• _Work request_
Pull every line containing "kiểm" from the entries.

Source data
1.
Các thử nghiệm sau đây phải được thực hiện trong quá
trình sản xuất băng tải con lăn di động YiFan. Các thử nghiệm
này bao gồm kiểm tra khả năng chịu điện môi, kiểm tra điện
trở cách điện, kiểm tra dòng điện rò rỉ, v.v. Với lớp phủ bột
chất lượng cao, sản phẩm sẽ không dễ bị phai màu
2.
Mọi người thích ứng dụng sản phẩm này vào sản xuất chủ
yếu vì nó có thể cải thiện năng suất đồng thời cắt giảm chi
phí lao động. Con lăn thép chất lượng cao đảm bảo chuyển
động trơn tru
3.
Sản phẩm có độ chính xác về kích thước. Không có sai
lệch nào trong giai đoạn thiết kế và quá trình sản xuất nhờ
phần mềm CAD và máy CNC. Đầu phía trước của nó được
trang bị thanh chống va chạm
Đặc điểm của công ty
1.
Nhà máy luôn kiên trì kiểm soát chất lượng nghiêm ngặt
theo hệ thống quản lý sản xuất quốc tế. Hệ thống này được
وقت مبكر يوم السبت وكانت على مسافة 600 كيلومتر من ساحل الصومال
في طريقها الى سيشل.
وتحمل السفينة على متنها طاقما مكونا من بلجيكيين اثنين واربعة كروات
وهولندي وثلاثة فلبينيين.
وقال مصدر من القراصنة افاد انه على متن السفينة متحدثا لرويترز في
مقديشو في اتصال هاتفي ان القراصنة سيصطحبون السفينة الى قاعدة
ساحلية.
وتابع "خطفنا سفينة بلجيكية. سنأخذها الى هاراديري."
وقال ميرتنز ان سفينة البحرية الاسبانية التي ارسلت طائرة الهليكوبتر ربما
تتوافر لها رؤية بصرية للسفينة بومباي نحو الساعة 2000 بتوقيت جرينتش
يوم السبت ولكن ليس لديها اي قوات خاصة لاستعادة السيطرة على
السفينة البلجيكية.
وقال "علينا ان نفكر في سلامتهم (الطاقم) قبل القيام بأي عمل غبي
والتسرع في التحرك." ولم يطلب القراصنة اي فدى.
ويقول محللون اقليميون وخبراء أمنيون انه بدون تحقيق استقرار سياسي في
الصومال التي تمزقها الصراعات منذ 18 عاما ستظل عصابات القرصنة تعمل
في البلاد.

• _Reply_
này bao gồm kiểm tra khả năng chịu điện môi, kiểm tra điện
trở cách điện, kiểm tra dòng điện rò rỉ, v.v. Với lớp phủ bột
Nhà máy luôn kiên trì kiểm soát chất lượng nghiêm ngặt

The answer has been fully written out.